Effect of early intravenous heparin on coronary patency, infarct size, and bleeding complications after alteplase thrombolysis: results of a randomised double blind European Cooperative Study Group trial.

Abstract
To determine whether concomitant treatment with intravenous heparin affects coronary patency and outcome in patients treated with alteplase thrombolysis for acute myocardial infarction. Double blind randomised trial. Alteplase 100 mg (not weight adjusted) plus aspirin (250 mg intravenously followed by 75-125 mg on alternate days) plus heparin (5000 units intravenously followed by 1000 units hourly without dose adjustment) was compared with alteplase plus aspirin plus placebo for heparin. 19 cardiac centres in six European countries. 652 patients aged 21-70 years with clinical and electrocardiographic features of infarcting myocardium in whom thrombolytic therapy could be started within six hours of the onset of major symptoms. Angiographic coronary patency 48-120 hours after randomisation.
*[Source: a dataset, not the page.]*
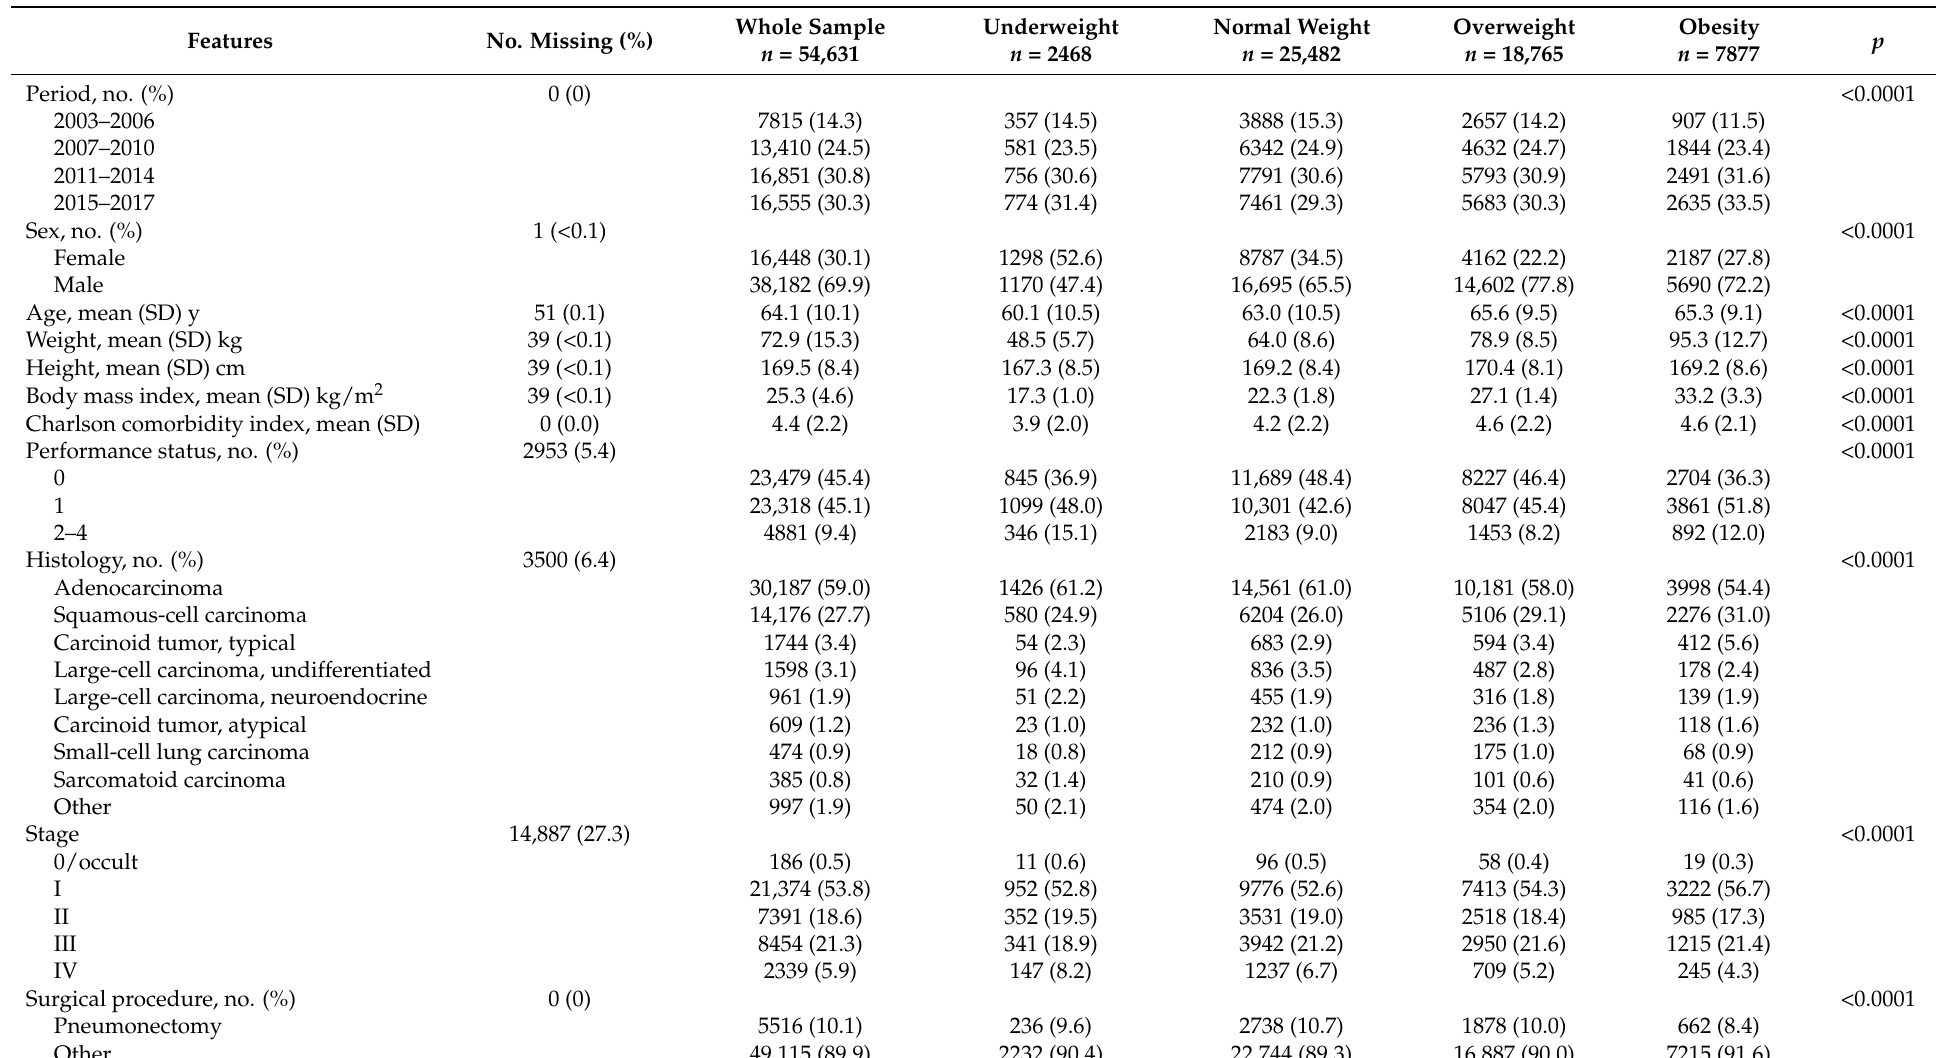
Table 1. Characteristics of patients at the time of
Coronary patency (TIMI grades 2 or 3) was 83.4% in the heparin group and 74.7% in the group given placebo for heparin. The relative risk of an occluded vessel in the heparin treated group was 0.66 (95% confidence interval 0.47 to 0.93). Mortality was the same in both groups. There were non-significant trends towards a smaller enzymatic infarct size and a higher incidence of bleeding complications in the group treated with heparin. Concomitant intravenous heparin improves coronary patency in patients with alteplase. Whether this can be translated into improved clinical benefit needs to be to be tested in a larger trial.